Celtics Not Nearly on Lakers’ Level in Game 1


June 4, 2010

Celtics Not Nearly on Lakers' Level in Game 1 Normally, a Game 1 loss wouldn't be too much to worry about. One team was going to win, another was going to lose, and there would still be plenty of time left for anything to happen.

Yet there is cause for some serious concern for the Celtics after Game 1, mainly due to their utter bewilderment in the offensive end. While part of that can be attributed to foul trouble and the lack of flow in a game that had 54 personal fouls called, the majority of it has to go to the Lakers' game plan and execution on defense.

With the obvious footnote that Ray Allen was stuck on the bench for nearly half of the game due to foul trouble, the Celtics could get next to nothing going in their half-court offense and even less on fast breaks. Add in a complete inability to grab offensive rebounds (Rajon Rondo had four but the C's big men had just four combined, while Pau Gasol had eight on his own), and the Lakers looked to be in a different class on Thursday night.

The main reason may be the neutralization of Rondo's explosiveness. Though he finished with a decent line of 13 points, six rebounds and eight assists, he wasn't nearly the force that he needs to be for the Celtics to win games. While the credit goes to Gasol, Andrew Bynum, Kobe Bryant and Derek Fisher for a collective effort, it was clear that the players were running Phil Jackson's plans to perfection.

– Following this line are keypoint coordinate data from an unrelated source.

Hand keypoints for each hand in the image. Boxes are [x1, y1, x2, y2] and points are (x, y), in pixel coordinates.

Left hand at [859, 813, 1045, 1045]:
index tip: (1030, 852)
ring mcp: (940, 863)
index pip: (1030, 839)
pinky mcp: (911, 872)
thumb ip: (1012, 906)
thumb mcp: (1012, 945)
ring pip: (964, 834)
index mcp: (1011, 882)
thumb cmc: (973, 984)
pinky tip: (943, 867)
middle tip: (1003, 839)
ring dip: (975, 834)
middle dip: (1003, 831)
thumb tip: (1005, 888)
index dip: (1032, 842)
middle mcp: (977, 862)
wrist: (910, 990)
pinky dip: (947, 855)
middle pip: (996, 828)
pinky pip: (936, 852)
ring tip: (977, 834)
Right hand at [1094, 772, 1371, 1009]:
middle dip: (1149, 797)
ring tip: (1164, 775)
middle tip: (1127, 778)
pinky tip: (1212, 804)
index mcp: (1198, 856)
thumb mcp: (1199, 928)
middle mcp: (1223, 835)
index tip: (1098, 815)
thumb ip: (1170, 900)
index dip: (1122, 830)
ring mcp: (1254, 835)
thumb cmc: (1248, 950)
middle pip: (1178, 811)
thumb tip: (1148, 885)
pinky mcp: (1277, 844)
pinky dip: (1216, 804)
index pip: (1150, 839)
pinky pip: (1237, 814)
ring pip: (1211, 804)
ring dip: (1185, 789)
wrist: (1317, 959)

"They did a good job of collapsing when I did get a chance to get inside the paint," a quiet Rondo said after the game. "They're very long — Gasol and Bynum. Fisher's very clever. … They did a good job of mixing it up."

Paul Pierce, who finished with a team-high 24 points and nine rebounds, was not quite as discouraged but was equally disappointed in the Celtics' lack of effort.

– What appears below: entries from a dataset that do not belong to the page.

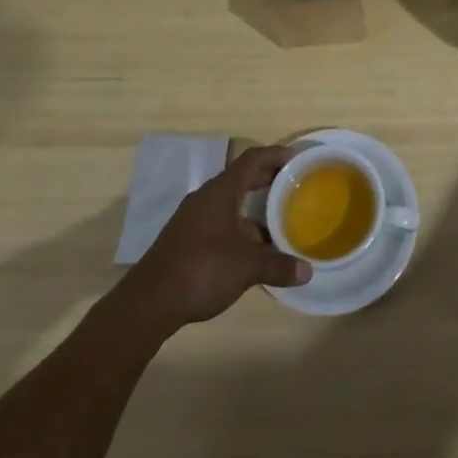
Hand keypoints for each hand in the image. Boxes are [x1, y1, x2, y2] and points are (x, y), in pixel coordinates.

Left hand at [118, 145, 309, 331]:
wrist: (149, 302)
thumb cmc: (202, 269)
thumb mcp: (247, 267)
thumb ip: (278, 265)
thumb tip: (307, 271)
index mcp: (221, 192)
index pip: (251, 160)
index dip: (274, 155)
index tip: (296, 156)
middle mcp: (205, 198)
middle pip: (240, 178)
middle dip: (266, 179)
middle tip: (292, 184)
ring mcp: (192, 219)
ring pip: (229, 204)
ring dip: (252, 208)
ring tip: (277, 220)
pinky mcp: (184, 240)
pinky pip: (218, 222)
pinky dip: (238, 227)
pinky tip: (251, 249)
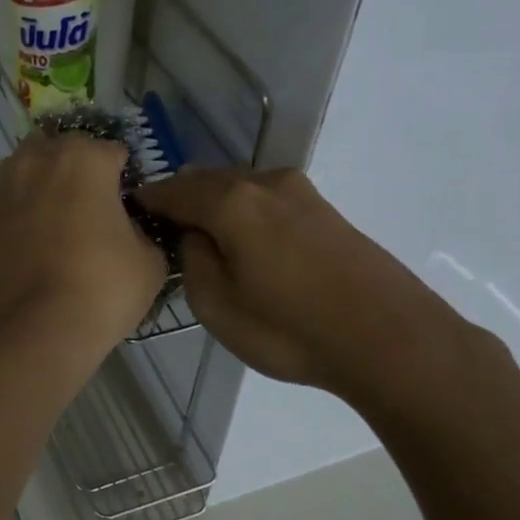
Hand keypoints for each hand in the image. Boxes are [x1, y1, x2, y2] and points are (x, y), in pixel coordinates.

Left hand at [0, 132, 167, 360]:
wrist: (26, 333)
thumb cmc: (98, 290)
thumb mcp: (149, 264)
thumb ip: (142, 233)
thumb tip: (129, 233)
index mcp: (83, 159)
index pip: (114, 152)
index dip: (126, 179)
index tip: (131, 207)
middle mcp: (36, 161)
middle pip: (65, 154)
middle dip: (81, 174)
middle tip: (97, 213)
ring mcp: (1, 191)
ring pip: (30, 176)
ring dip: (47, 191)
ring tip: (63, 230)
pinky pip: (10, 210)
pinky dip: (23, 221)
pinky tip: (37, 254)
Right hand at [135, 167, 468, 406]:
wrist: (389, 339)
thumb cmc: (290, 328)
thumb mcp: (217, 305)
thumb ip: (194, 260)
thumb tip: (196, 235)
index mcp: (232, 201)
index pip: (174, 190)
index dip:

"They were [more physical]," he said. "Look at the rebound numbers. Look at the blocks. Look at the hustle — the stuff that doesn't even show up in the box scores that you saw in the game. … We gotta do a better job pushing these guys back on the rebounds, outhustling them for the loose balls and things of that nature. That's where they beat us."

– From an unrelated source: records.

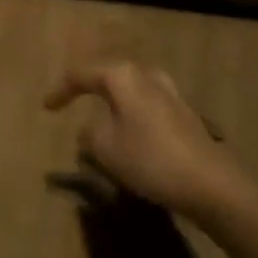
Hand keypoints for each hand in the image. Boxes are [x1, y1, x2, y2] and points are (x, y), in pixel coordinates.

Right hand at [44, 61, 257, 219]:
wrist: (211, 184)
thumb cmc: (150, 159)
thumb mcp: (105, 148)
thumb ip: (89, 132)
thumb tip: (91, 127)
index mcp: (122, 76)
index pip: (81, 73)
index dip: (61, 90)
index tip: (46, 107)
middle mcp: (146, 74)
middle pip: (109, 73)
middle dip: (89, 86)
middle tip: (71, 98)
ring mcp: (169, 92)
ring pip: (130, 88)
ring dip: (112, 99)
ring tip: (99, 114)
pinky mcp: (183, 113)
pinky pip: (145, 104)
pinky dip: (130, 112)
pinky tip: (128, 129)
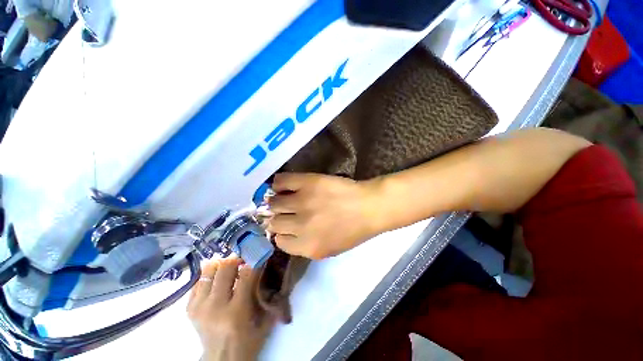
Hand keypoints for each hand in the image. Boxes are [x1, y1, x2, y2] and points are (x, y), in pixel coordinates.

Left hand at [187, 258, 274, 360]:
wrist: (221, 360)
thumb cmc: (247, 341)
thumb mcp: (265, 321)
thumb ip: (269, 295)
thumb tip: (270, 269)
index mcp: (236, 312)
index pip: (247, 274)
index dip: (255, 261)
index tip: (260, 254)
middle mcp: (215, 307)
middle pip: (225, 268)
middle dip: (238, 259)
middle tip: (245, 259)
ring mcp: (199, 307)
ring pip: (209, 270)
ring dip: (222, 264)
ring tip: (230, 267)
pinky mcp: (190, 308)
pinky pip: (198, 281)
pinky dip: (209, 275)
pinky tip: (218, 278)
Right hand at [266, 173, 380, 258]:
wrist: (369, 207)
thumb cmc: (353, 230)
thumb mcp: (329, 248)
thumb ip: (303, 246)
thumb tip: (284, 235)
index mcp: (307, 246)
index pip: (279, 241)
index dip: (282, 233)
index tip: (286, 226)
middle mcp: (300, 226)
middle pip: (274, 222)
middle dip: (277, 218)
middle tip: (284, 211)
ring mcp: (302, 202)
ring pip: (274, 202)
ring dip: (276, 201)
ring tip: (283, 198)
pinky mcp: (307, 182)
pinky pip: (280, 182)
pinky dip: (278, 184)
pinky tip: (284, 186)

Pierce is right — to an extent. The Celtics weren't winning many battles, getting outscored in the paint 48-30 and outrebounded 42-31, but the Lakers were in such complete control that even if the Celtics had been stronger, it probably wouldn't have mattered.

The Lakers employ two crunch-time killers in Bryant and Fisher, and neither had to shift into third gear during the fourth quarter. It makes you at least wonder if the Celtics could have won even if they had played their best game.

The other troubling takeaway from Boston's perspective was the lack of life off the bench. Rasheed Wallace put in an OK 18 minutes, scoring nine points while grabbing four rebounds, but that was about it. Tony Allen played some tough defense on Bryant but scored just four points. Nate Robinson was a plus-10 off the bench but was 0-for-3 from the field, including a pair of missed 3's, one of which would have put the Celtics up by one midway through the second quarter. Instead, the Lakers went on a 15-6 run to gain a double-digit lead.

In the sense that seemingly everything that could have went wrong did go wrong, it could be a positive for the Celtics. Kevin Garnett at times looked like a rookie, especially when his hands turned to stone halfway through the fourth quarter and he missed an easy lay-in and botched the follow-up attempt. That won't happen again. The Celtics shot just 1-of-10 from 3-point range, their worst performance since a 1-for-14 effort in Game 4 against Cleveland (which only resulted in a win thanks to Rondo's superhuman performance). That likely won't repeat, either.

It'd be hard for them to play that poorly again, yes, but we haven't seen the best of the Lakers. It will take the very best of the Celtics to make this a series on Sunday night.

During the Game 1 telecast, ABC aired a brief feature on the motivational tool that Doc Rivers used to get his team to the finals. The coach took $100 from every player, coach and manager back in February, placed it in an envelope, and hid the $2,600 in the visiting locker room at the Staples Center. He said that the only way they'd refill their wallets would be by making it to the Finals.

The tactic worked. The Celtics earned their trip to the Finals, and they all got their money back, but based on their effort level and lack of execution and discipline, they may have all cashed in prematurely.